Markets to make a cautious start ahead of the GDP data

08 Feb 2016 Evaluate

The Indian markets extended their rally in last session, with major averages surging by over a percent. Today, the start of the new week is likely to be cautious as the global markets are not very optimistic after the disappointing US jobs data. However, all eyes will be on GDP Data slated to be announced later in the day and general expectations are that India will remain one of the fastest growing economies in the world, with GDP annual growth at 7.3 per cent in the quarter through December. Traders may get some support with IMF chief Christine Lagarde stating that she hoped Indian Government would be able to implement a series of 'critically important' economic reforms including GST for unleashing the country's growth potential. Meanwhile, Finance Minister Arun Jaitley has said that the Centre and states need to work together to put the country on a high growth path even as states pitched for higher allocation to meet additional outgo towards pay revision of their employees. There will be buzz in the infra stocks, as the government has cleared highways projects for 9 states worth about Rs 17,000 crore to be awarded before March. Steel stocks too will remain in action, after the government set a minimum import price for steel products to check dumping from countries such as China and South Korea. There will be lots of result announcements too, too keep the markets buzzing.

The US markets ended lower in last session following the release of a Labor Department showing disappointing job growth in January but also a drop in the unemployment rate to a nearly eight-year low.
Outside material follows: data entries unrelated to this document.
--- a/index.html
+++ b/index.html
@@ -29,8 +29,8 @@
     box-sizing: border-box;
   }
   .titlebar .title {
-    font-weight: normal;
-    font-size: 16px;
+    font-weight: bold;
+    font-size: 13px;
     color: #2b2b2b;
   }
Some of the trading Asian markets have made a cautious start and the Japanese market was trading marginally in red though the country posted an 18th consecutive current account surplus as cheap energy imports continue to aid an economy that’s struggling to produce sustained growth and inflation.
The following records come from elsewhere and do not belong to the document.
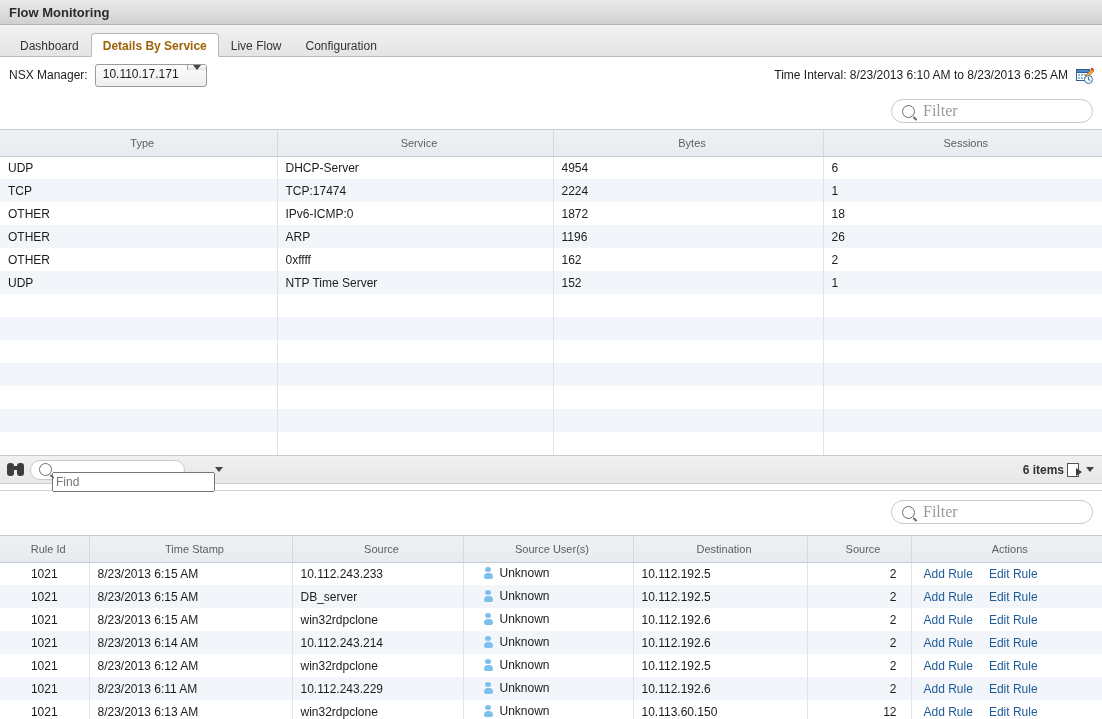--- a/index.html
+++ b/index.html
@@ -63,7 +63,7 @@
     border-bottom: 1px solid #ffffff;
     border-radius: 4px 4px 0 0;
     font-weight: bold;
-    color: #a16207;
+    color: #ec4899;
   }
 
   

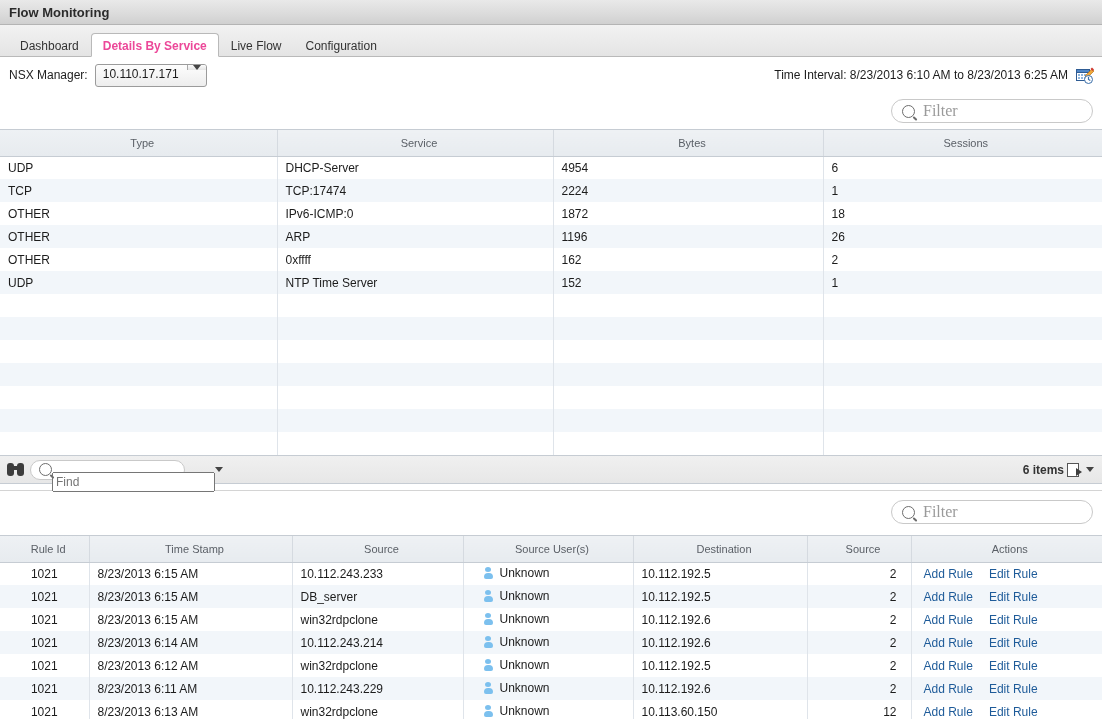--- a/index.html
+++ b/index.html
@@ -437,6 +437,10 @@
   </div>
 
   <div class="toolbar-row">
+    <div class="btngroup">
+      <div class="gbtn selected">Allowed Flows</div>
+      <div class="gbtn">Blocked Flows</div>
+    </div>
     <div class="searchbox top-filter">
       <span class="mag"></span>
       <input class="sinput" type="text" placeholder="Filter" style="">

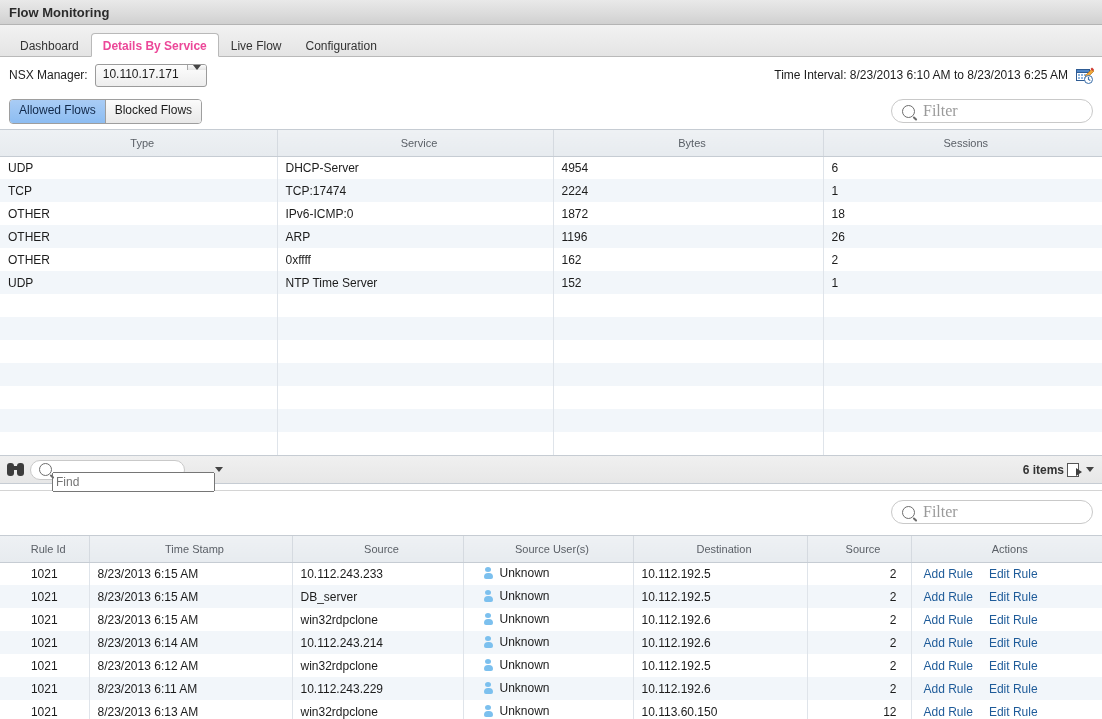--- a/index.html
+++ b/index.html
@@ -220,9 +220,9 @@
     font-weight: normal;
     font-size: 11px;
     color: #5a5f66;
-    text-align: center;
+    text-align: right;
     padding: 0 0 0 8px;
-    height: 26px;
+    height: 18px;
     box-sizing: border-box;
   }
   .grid th:last-child { border-right: none; padding-left: 6px; }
Back home, Indian benchmark equity indices staged a blockbuster performance on the last day of the week by vehemently rallying over a percent in the session and re-conquering their psychological levels. Thursday’s optimism got spilled over into the Friday’s session helping the frontline indices in extending the winning momentum for second successive session, as encouraging global developments buttressed domestic sentiments. Investors continued to build hefty positions across the board as sentiments got a boost with reports that foreign direct investment (FDI) in the country doubled to about $ 4.5 billion in December 2015. Some support also came with the report that India is expected to grow by 7.6 per cent in the October-December quarter of the current fiscal -- the fastest pace of expansion in five quarters. According to the report, domestic demand witnessed during the festival season is expected to support growth in the third quarter, even as global headwinds have had an adverse impact on manufacturing and exports. Furthermore, Chief Economic Advisor Arvind Subramanian gave one more candle to investors by saying slump in oil, steel and cement prices presents India with an opportunity to build infrastructure at lower costs as well as shore up public and private spending. However, there was some cautiousness too with a survey conducted by the Reserve Bank of India stating that Indian households expect inflation at over 10 percent in the year ahead, twice as much as RBI's retail inflation target of 5 percent by March 2017. On the global front, Asian markets ended mostly higher on Friday, while European markets were little changed in early trade. Back home, the benchmark got off to a positive start in the morning trade as investors were largely influenced by the supportive leads from global markets. The frontline indices slowly but steadily started gathering steam and surged by over half a percent by late morning trades. Thereafter, the indices kept oscillating in a narrow range through the day’s trade. Finally, the BSE Sensex surged 278.54 points or 1.14% to 24616.97, while the CNX Nifty ended up by 85.10 points or 1.15% to 7,489.10.